4. Data in context - Stop using historical data when “context” changes

Why it matters

A part of being a good forecaster is to know when not to use data and to re-engage the human mind instead.

Humans intuitively know when a situation has changed enough that the data is no longer relevant. When forecasting is built into tools, these tools often use all the data available, sometimes at the expense of accuracy and context. The big assumption for Big Data is that it is universally good, but it is not.

Example: In the EU in August at the peak of the summer holiday season, it would be silly to use data from April to June to forecast what will get done in August.

Meteorologists use different forecasts for summer and winter. They don’t use 10 years’ of summer data to forecast winter. They just use the previous 10 year’s winter data to forecast the forthcoming winter.
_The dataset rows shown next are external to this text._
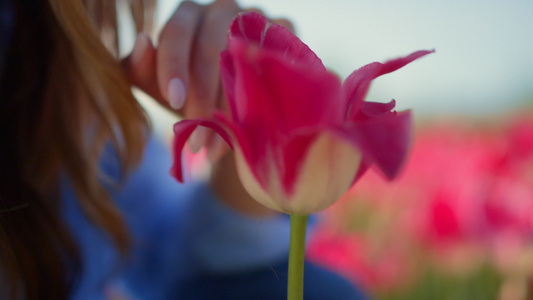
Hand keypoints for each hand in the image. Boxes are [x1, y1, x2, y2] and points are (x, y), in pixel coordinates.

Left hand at [122, 0, 292, 161]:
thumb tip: (143, 41)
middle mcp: (223, 9)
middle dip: (201, 99)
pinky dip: (261, 100)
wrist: (230, 101)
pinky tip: (250, 130)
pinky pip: (274, 66)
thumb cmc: (187, 89)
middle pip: (210, 48)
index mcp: (187, 14)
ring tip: (217, 148)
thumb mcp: (157, 84)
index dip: (174, 66)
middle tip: (196, 141)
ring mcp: (256, 19)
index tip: (173, 101)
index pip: (177, 32)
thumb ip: (140, 68)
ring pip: (243, 62)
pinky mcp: (285, 34)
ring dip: (231, 109)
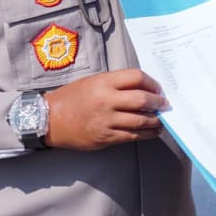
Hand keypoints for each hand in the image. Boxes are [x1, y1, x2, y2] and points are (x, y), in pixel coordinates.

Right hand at [45, 69, 165, 150]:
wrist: (49, 119)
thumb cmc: (71, 98)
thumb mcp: (92, 82)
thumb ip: (115, 84)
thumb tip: (142, 89)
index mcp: (103, 82)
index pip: (136, 77)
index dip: (152, 83)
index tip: (158, 89)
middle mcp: (106, 100)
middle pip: (142, 100)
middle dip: (159, 103)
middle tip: (165, 104)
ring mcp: (106, 120)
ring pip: (140, 120)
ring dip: (156, 120)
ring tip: (162, 119)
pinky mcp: (105, 137)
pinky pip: (132, 136)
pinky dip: (146, 134)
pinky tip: (152, 131)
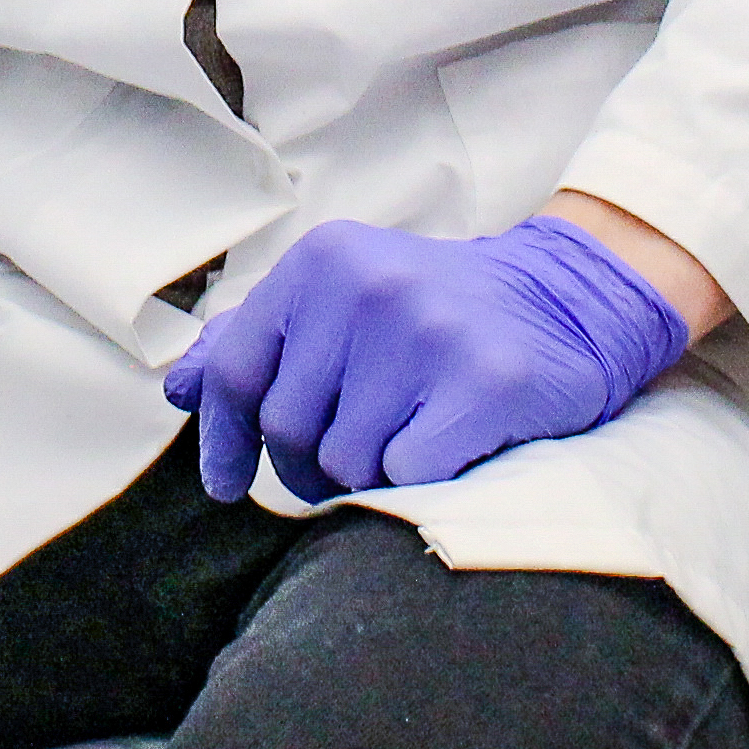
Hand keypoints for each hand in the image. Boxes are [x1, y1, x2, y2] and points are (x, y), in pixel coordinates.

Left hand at [161, 213, 697, 502]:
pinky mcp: (484, 382)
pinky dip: (419, 480)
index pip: (238, 372)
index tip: (226, 486)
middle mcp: (368, 287)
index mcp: (323, 262)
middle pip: (290, 430)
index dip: (224, 439)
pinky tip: (445, 449)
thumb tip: (180, 387)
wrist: (568, 300)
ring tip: (406, 441)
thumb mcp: (344, 301)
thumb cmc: (439, 313)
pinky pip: (408, 474)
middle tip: (347, 462)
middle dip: (307, 468)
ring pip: (347, 461)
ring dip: (369, 475)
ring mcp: (428, 333)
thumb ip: (262, 339)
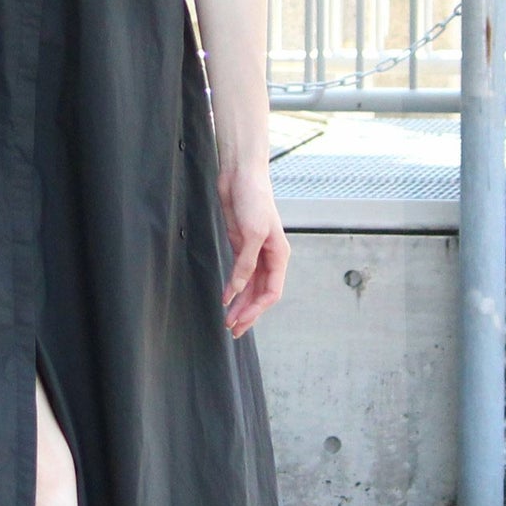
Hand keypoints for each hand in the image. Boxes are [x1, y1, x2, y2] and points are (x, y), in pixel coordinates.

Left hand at [217, 168, 290, 339]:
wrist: (240, 175)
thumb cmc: (254, 199)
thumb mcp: (253, 233)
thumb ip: (246, 263)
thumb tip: (237, 289)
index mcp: (279, 255)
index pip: (272, 291)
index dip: (257, 309)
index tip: (242, 320)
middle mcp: (269, 257)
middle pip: (260, 293)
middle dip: (248, 313)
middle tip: (233, 330)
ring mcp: (254, 252)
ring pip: (249, 287)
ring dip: (240, 304)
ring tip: (229, 321)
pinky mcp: (240, 245)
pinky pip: (239, 274)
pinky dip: (233, 288)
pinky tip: (226, 298)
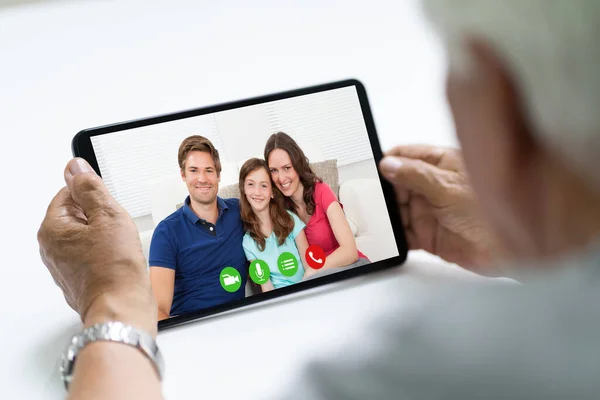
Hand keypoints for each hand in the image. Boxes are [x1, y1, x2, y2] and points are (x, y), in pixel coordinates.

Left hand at [38, 158, 156, 334]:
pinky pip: (94, 255)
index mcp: (53, 229)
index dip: (95, 197)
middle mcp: (53, 248)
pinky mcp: (79, 278)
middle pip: (80, 215)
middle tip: (117, 230)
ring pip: (89, 236)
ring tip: (120, 248)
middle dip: (102, 218)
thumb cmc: (115, 271)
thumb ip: (90, 188)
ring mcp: (65, 265)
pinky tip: (120, 262)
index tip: (109, 207)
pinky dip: (108, 255)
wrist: (122, 309)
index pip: (69, 193)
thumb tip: (75, 168)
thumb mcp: (108, 216)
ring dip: (107, 237)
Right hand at [379, 145, 500, 272]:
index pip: (406, 155)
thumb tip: (388, 164)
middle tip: (363, 194)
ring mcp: (429, 210)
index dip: (387, 160)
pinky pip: (403, 233)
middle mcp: (433, 186)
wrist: (509, 250)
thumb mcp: (447, 187)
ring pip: (397, 209)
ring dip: (385, 213)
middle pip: (396, 184)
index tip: (370, 167)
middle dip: (381, 190)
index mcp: (441, 164)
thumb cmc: (491, 211)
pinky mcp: (428, 235)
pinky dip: (393, 235)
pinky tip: (385, 235)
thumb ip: (415, 175)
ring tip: (370, 216)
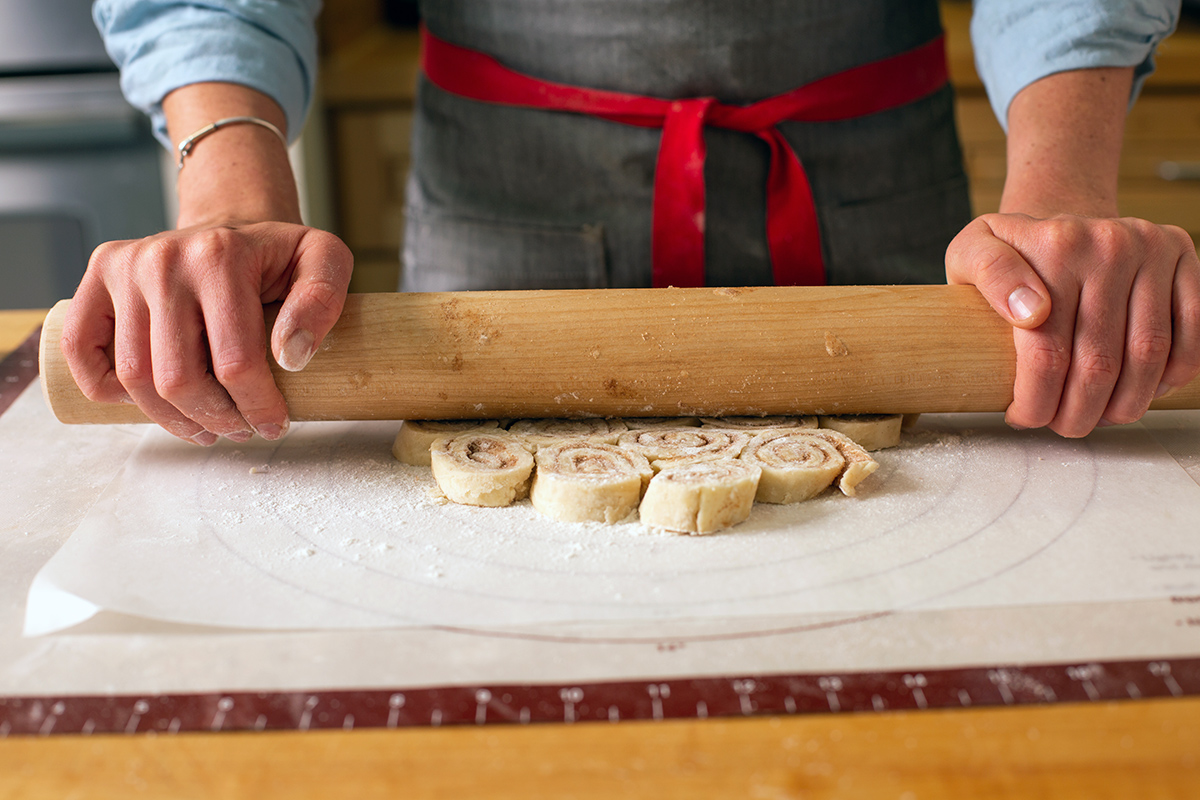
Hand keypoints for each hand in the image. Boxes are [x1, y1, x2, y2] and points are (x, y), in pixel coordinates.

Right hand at [60, 221, 352, 443]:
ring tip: (207, 425)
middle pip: (178, 379)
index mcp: (220, 255)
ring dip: (173, 418)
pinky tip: (149, 401)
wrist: (232, 225)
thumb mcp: (324, 260)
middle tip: (240, 428)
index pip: (234, 362)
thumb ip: (322, 301)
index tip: (273, 423)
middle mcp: (163, 259)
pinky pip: (82, 350)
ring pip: (134, 378)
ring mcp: (124, 268)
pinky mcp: (98, 278)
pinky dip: (106, 389)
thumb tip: (291, 356)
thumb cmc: (278, 255)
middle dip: (216, 419)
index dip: (257, 407)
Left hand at [946, 212, 1199, 436]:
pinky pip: (1191, 335)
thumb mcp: (971, 252)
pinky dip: (1169, 376)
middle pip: (1099, 362)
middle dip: (1079, 412)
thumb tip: (1031, 312)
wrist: (1065, 221)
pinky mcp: (1183, 258)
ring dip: (1125, 404)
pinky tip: (1140, 391)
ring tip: (1100, 416)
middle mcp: (1109, 244)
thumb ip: (989, 275)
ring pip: (1148, 357)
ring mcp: (1151, 250)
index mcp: (1055, 246)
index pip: (1047, 352)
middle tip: (1064, 425)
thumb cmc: (1015, 251)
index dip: (1036, 401)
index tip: (1024, 417)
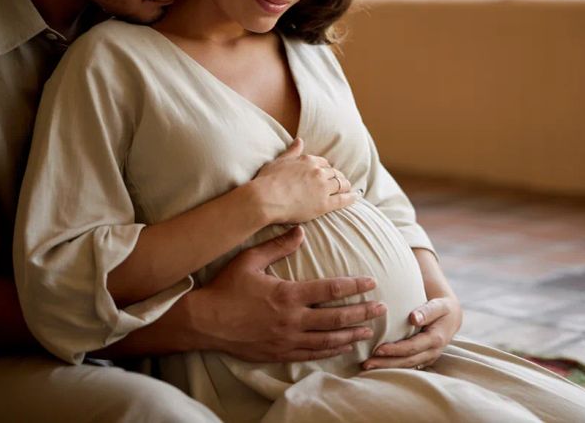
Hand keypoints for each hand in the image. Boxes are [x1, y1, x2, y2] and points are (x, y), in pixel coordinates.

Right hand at [186, 226, 387, 361]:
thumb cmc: (225, 289)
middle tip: (382, 308)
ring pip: (328, 339)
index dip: (354, 286)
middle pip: (336, 317)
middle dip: (362, 312)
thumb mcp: (250, 260)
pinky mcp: (279, 353)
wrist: (203, 322)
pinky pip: (311, 354)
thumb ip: (278, 245)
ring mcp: (286, 339)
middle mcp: (292, 319)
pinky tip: (343, 346)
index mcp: (288, 294)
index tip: (371, 283)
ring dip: (351, 334)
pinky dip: (330, 350)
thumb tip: (301, 231)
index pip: (331, 289)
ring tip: (369, 330)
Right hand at [253, 138, 357, 223]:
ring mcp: (323, 188)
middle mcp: (318, 172)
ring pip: (341, 184)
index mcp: (308, 161)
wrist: (265, 198)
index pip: (323, 163)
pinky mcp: (324, 204)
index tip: (327, 173)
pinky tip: (355, 197)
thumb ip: (292, 151)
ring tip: (348, 189)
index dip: (326, 169)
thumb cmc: (267, 180)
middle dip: (338, 177)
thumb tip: (300, 140)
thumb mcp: (279, 161)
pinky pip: (342, 199)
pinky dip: (351, 198)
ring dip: (345, 186)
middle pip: (334, 173)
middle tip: (340, 182)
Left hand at [361, 296, 462, 370]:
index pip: (413, 347)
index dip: (395, 350)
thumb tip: (414, 318)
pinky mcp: (422, 360)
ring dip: (386, 368)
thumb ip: (427, 311)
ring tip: (367, 367)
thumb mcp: (438, 305)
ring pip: (406, 367)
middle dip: (386, 363)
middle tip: (366, 363)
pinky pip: (407, 366)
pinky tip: (377, 366)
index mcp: (436, 339)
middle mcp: (432, 352)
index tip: (377, 349)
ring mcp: (428, 358)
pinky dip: (391, 368)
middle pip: (407, 361)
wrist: (451, 318)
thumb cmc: (442, 308)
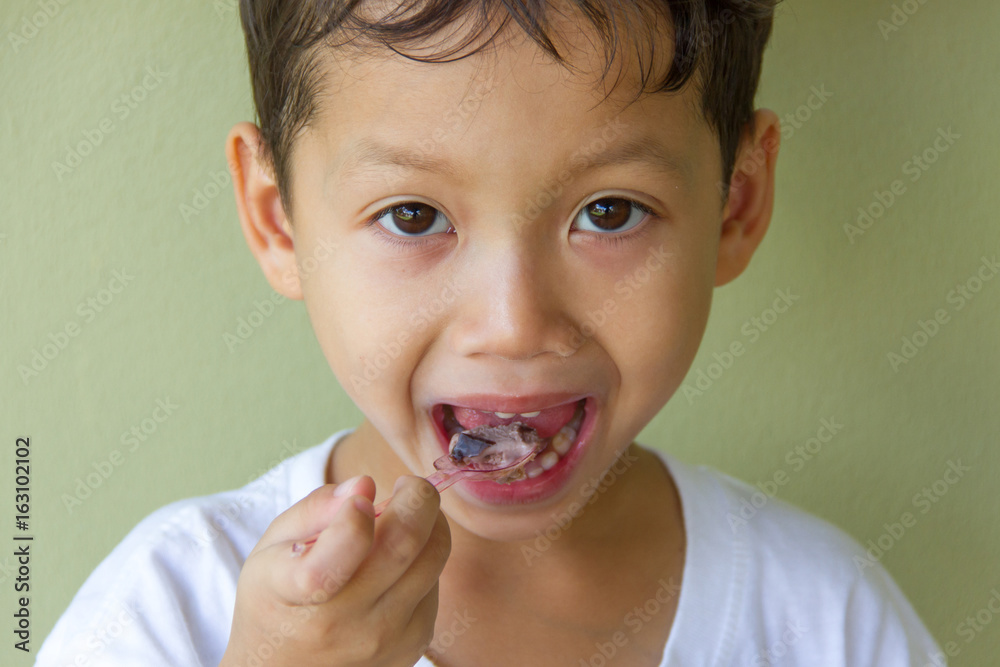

This can happen in Agile as well, using “yesterday’s weather” is not always relevant.

Humans are well equipped to judge when context changes and historical data becomes less meaningful.

When forecasting on small data samples, one bad apple can spoil the whole bunch. However, when you have a situation where you have tens of thousands of data points, the variability caused by the bad apple is easily evened out by the other 9999 data points.

How it works

Every bit of data must earn its place if it is to be counted.

As you add historical data, reflect on the likelihood that it could recur in the future.

This is an imperfect task, hard to get right. Avoid using data that has no prospect of recurrence. For example, a team that has been disbanded and no longer exists.

How do you spot the difference between outliers and flukes, and recurrent events? To avoid bias, the data you use should give you a happy outcome and there should be a consistent way to remove unwanted data.

Here are some examples:

  • One-off events should be removed.
  • If a story can be made that an event can recur in the forecast timeframe, leave it in
  • Make sure you don’t just remove the worst outliers, you have to be consistent and remove ALL outliers

Forecasting requires an assessment of what historical data to use. This is a human task that should not be relegated to a tool.

The reason why this matters is that when you are presented with a forecast, the first question anyone would ask is, “Do I believe it?”  Ultimately, we intuitively know if we believe that historical data makes sense for the forecast in question.